Tuesday, April 16, 2013 11:54 AM

Anyone can be a programmer. Go to school, self-teach through books or videos, etc. The industry isn’t regulated like some other professions like engineering, trades (plumbing, carpentry, etc.) or architecture (the building type). But to be a programmer, someone that can make a computer do some useful stuff – it really doesn’t take much. And there’s a whole bunch of reasons why that’s a good and bad thing. Good in that there’s a low barrier of entry for people of any age to get into programming. Bad in that there’s a lot of people out there who really shouldn’t be programming for a living, but get away with it because there’s no agreed upon standard (and how we’d even implement a standard like that could take up a whole series of blog posts).
Over the last few years, we’ve seen a new movement emerge. If 2000 marked the decade of the Programmer, then 2010 kicked off the decade of the Entrepreneur. Where we had code camps we now have startup camps, bar camps, hackathons – events that, while they may include technology, have a decidedly business slant to them. We’ve moved from “anyone can be a programmer” to “anyone can own and run a business”. You don’t need experience or schooling; you don’t even need a business plan! Just follow some steps to register your business. It’s like hobby farming, but with businesses. StartupWeekend even states on their website:
No Talk, All Action. Launch a Startup in 54 Hours!
There’s this allure of what I call “The Startup Lifestyle”. It’s all about young, fun, passionate people making money on ideas that are realized at mile-a-minute speeds. It’s wealth generation on steroids – the ultimate get-rich-quick scheme but with way more cred. If this sounds like the plot of a TV show to you…well, in part its because it is. But it’s also the pipe dream that draws in people to the “startup lifestyle”. Note I don’t say the “entrepreneurial” lifestyle, because the reality of owning and running a business is less glamour and a hell of a lot of hard work.
Having more people engaging in the economy through commerce is, in and of itself, a good thing. But, like programming, we seem to be minimizing or trivializing the effort required in engaging in business professionally. Businesses have real implications: revenue, profit, taxes, insurance, liability, investment. There’s also the aspect of viability. Not every idea translates into a valid business. I’ve come to appreciate “Mr. Wonderful” Kevin O’Leary from Dragon’s Den and Shark Tank fame. He never holds back asking the tough questions around sales, profit, and market size. Too many buy into the romanticism of business and ignore the serious and sometimes harsh reality.
Technology companies like Apple, Google, and Microsoft don’t help any by pushing the pipe dream of success through their respective app stores. The message they all send is “If you can code it, you can sell it!”, yet they do nothing to help support their developer base emerge as smart business people.
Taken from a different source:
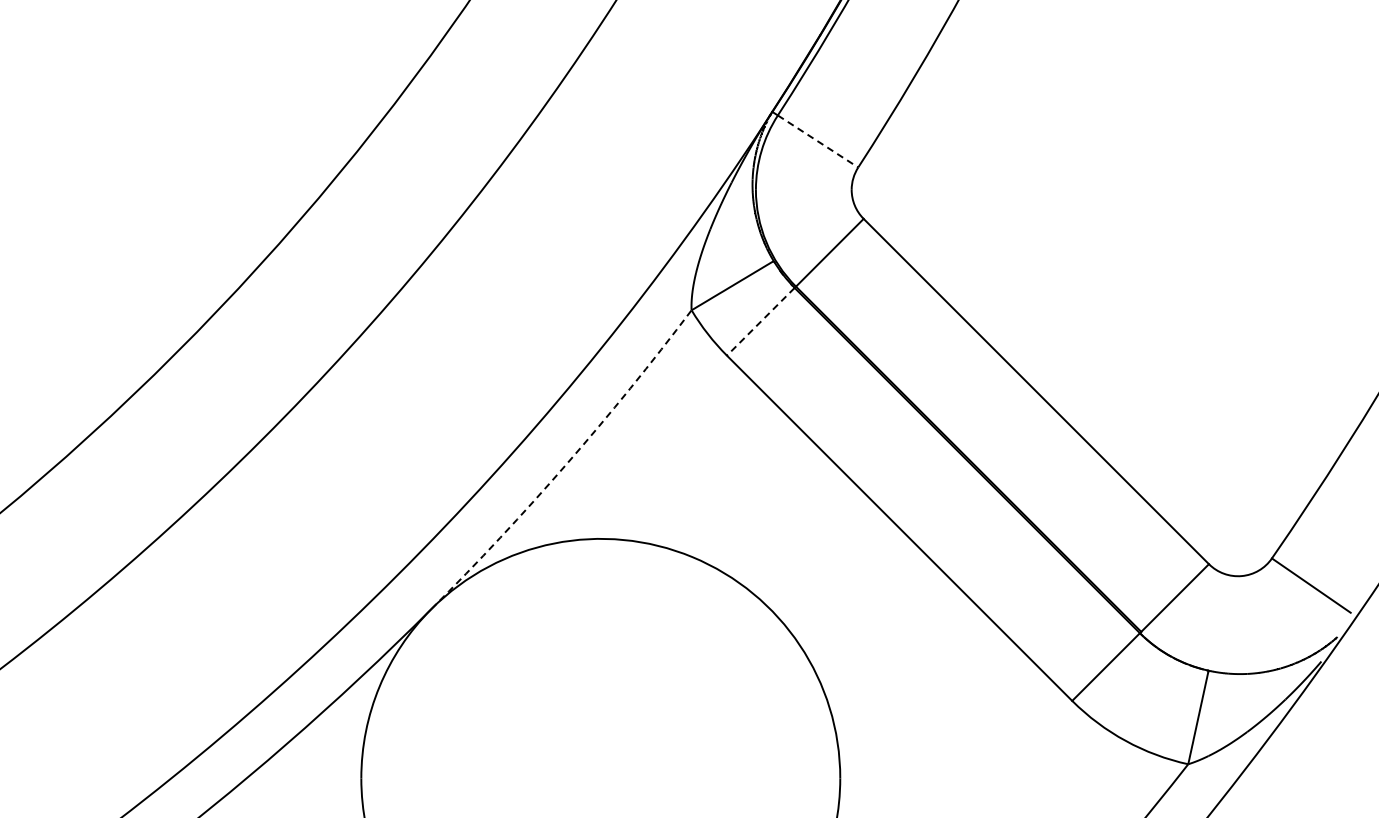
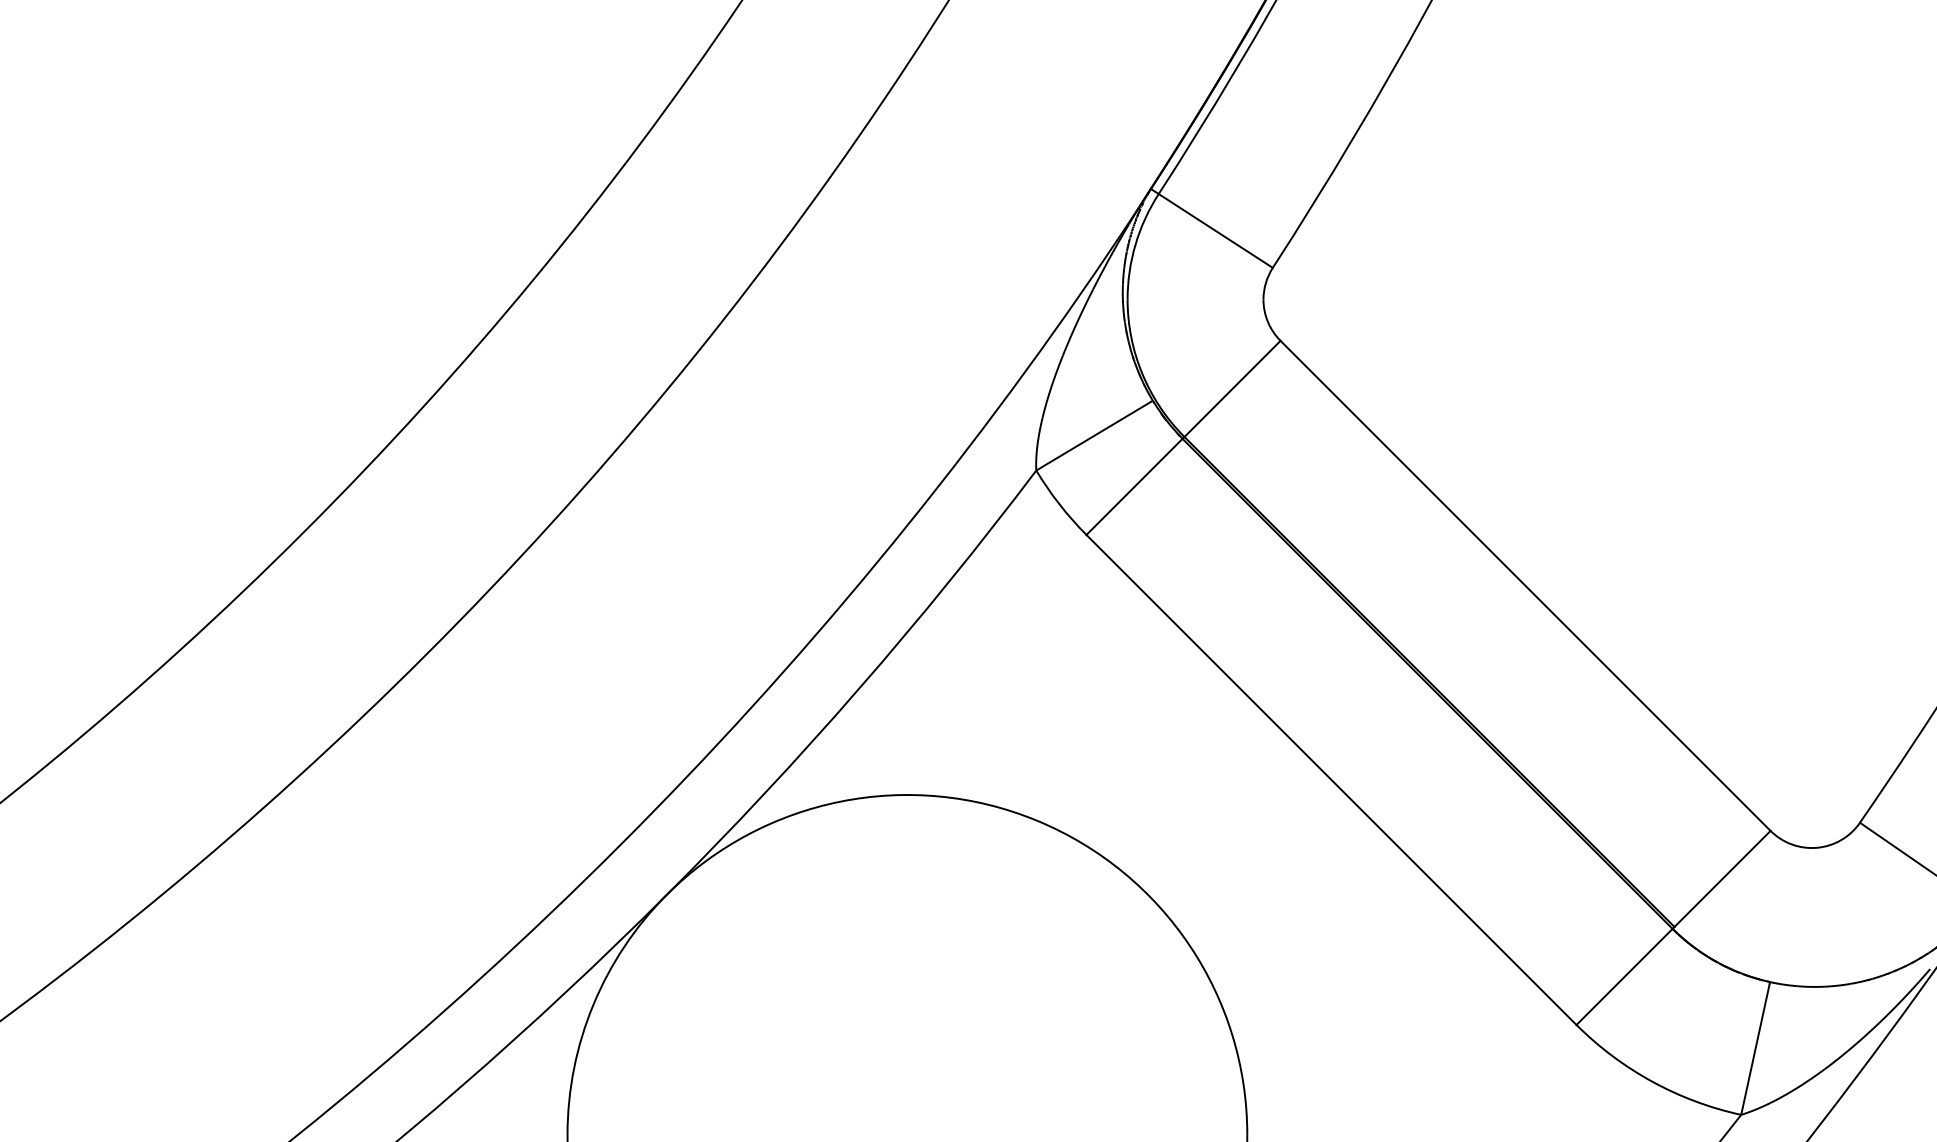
line: (818, 141) -> (1216, 230), dashed -> solid
line: (760, 321) -> (1134, 486), dashed -> solid
arc: (566, 464) -> (858, 689), dashed -> solid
I approached one developer, who wrote a simple yet successful iPhone app, about speaking on his experience at one of my conferences. He declined, saying his experience was an anomaly and was not how people should go about building a software-based business.
In a perfect world, we would strip the word “startup” from our vocabulary. We’d replace it with “business”. Every business is a startup – in that it has to start somewhere. But an idea alone is not a business. A business is an organized plan and strategy to monetize an idea. In my experience with startup weekend-type events, I’ve never once heard the term “business plan” used. The focus is on the idea, the rush of creating and basing decisions on assumptions instead of analysis and research.
“Of course people will buy this!”
“Of course this will work!”
“No, we don’t have any competitors…I think…we’ll be better anyway!”
The allure of the life and overpromised success in a startup overtakes the serious considerations creating a successful business requires.
There’s also a personal danger that I see in pushing the startup lifestyle. Recently I met a young entrepreneur. Passionate about the local startup community, passionate about building things and creating businesses. A poster-boy for the entrepreneurial movement! I don’t know what happened, but my guess is that he burnt out – to the point that he tried to disappear: changed his cell phone, stopped answering emails, was impossible to get in touch with. The rise and fall of such young promise is disheartening to witness, as is the residual damage that goes with it.
We need to foster business development, but we have to acknowledge the responsibility that goes with it. Mentoring from experienced business leaders is crucial to ensure that we minimize the damage the startup lifestyle can cause. We need to balance passion, desire, and excitement with sober thought, reasoning, and discussion. We need to stop pushing short timeframes to startup success and embrace reasonable expectations and longer term business goals.
We need to talk and teach business, not wealth and fame. Otherwise, we’ll never see the long term economic impact that all these new businesses could provide. We’ll just see more casualties from the startup lifestyle.